— Available data —
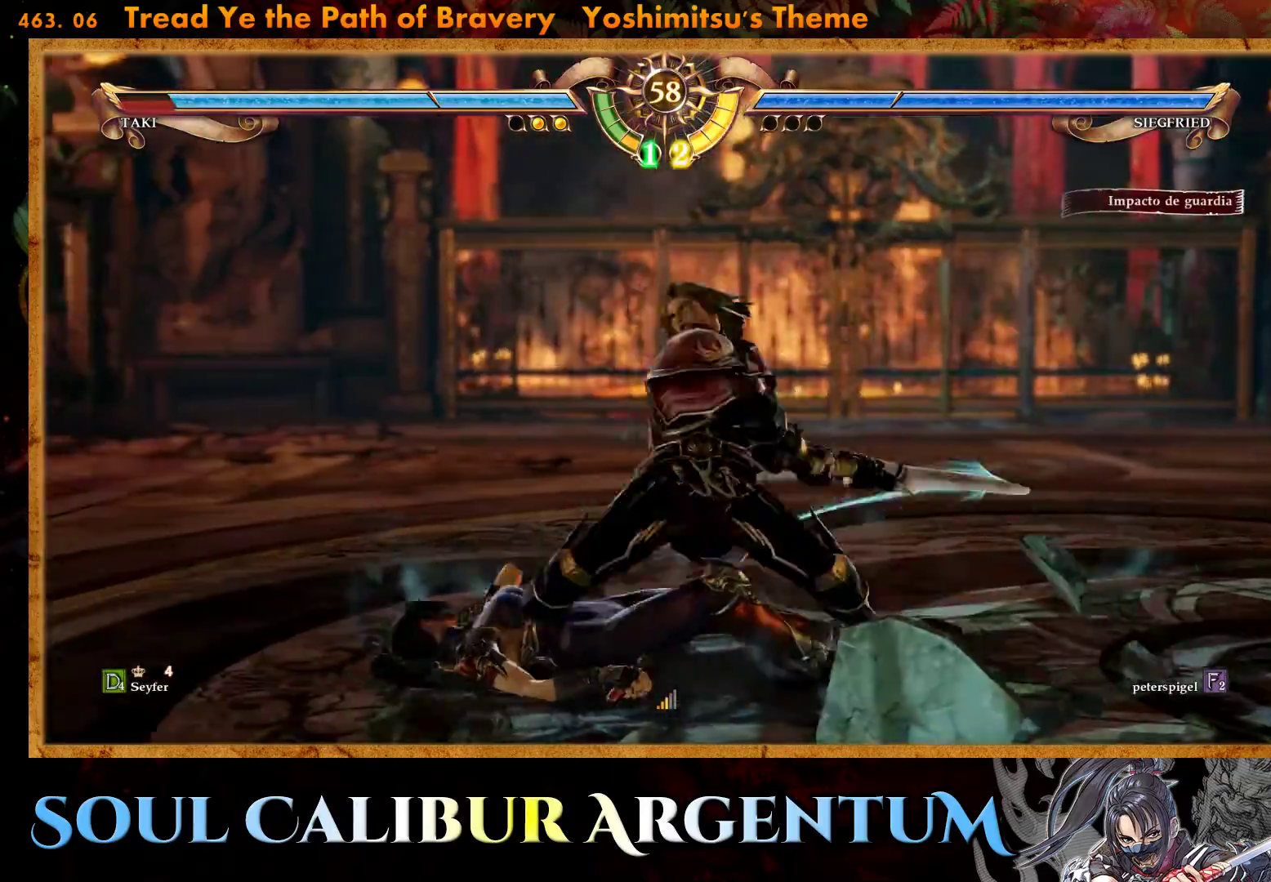
{"dt_ms": 1000, "buttons": ["CIRCLE"], "events": [[367, "CROSS", "up"], [667, "CIRCLE", "down"], [767, "CIRCLE", "up"], [817, "CIRCLE", "down"], [917, "CIRCLE", "up"], [967, "CIRCLE", "down"]]}
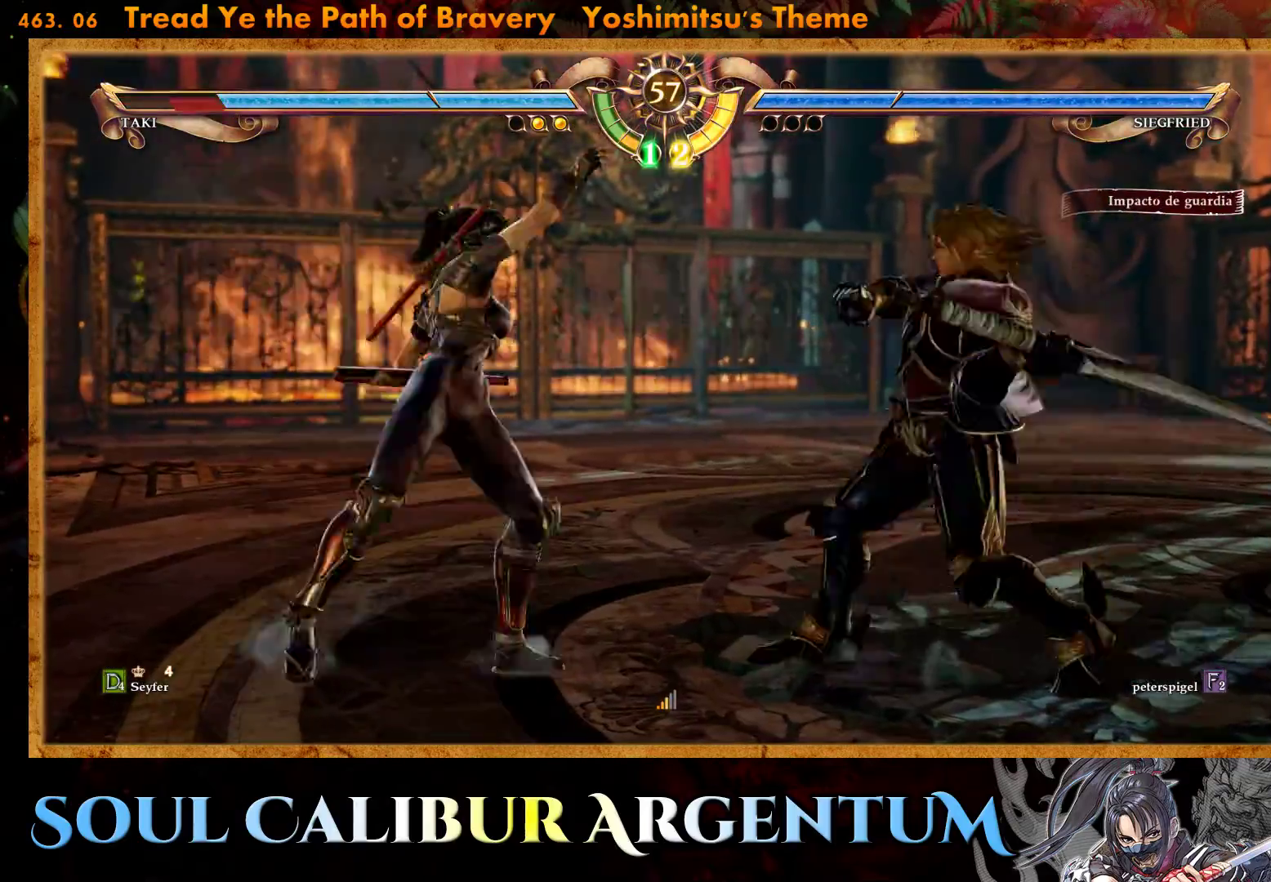
{"dt_ms": 500, "buttons": [], "events": [[67, "DPAD_LEFT", "down"], [100, "CIRCLE", "up"], [450, "DPAD_LEFT", "up"]]}
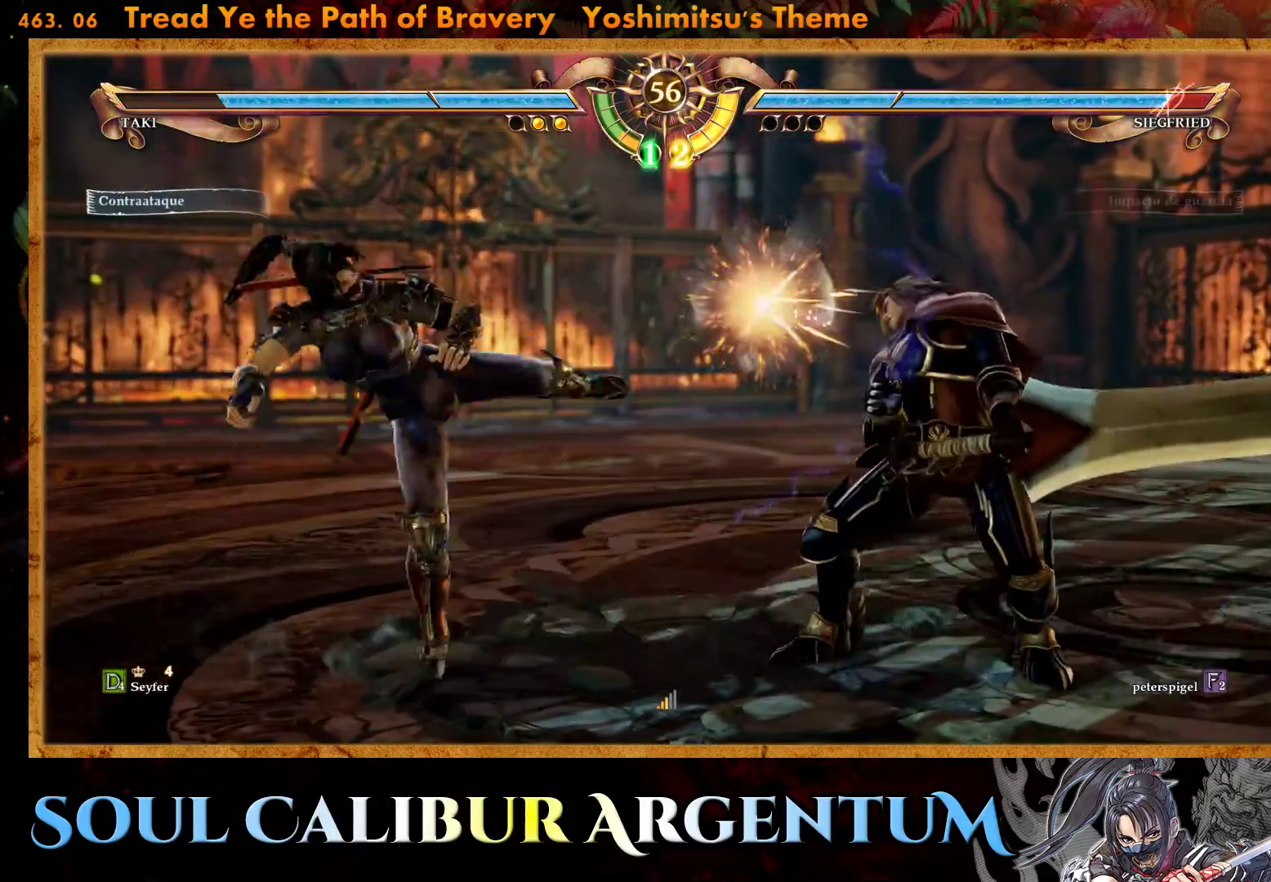
{"dt_ms": 500, "buttons": ["TRIANGLE", "DPAD_RIGHT"], "events": [[83, "DPAD_RIGHT", "down"], [183, "DPAD_RIGHT", "up"], [250, "DPAD_RIGHT", "down"], [483, "TRIANGLE", "down"]]}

— Task instructions —
Please print the listing above again word for word, without its pictures.

— Completed exercise —
{"dt_ms": 1000, "buttons": ["CIRCLE"], "events": [[367, "CROSS", "up"], [667, "CIRCLE", "down"], [767, "CIRCLE", "up"], [817, "CIRCLE", "down"], [917, "CIRCLE", "up"], [967, "CIRCLE", "down"]]}
{"dt_ms": 500, "buttons": [], "events": [[67, "DPAD_LEFT", "down"], [100, "CIRCLE", "up"], [450, "DPAD_LEFT", "up"]]}
{"dt_ms": 500, "buttons": ["TRIANGLE", "DPAD_RIGHT"], "events": [[83, "DPAD_RIGHT", "down"], [183, "DPAD_RIGHT", "up"], [250, "DPAD_RIGHT", "down"], [483, "TRIANGLE", "down"]]}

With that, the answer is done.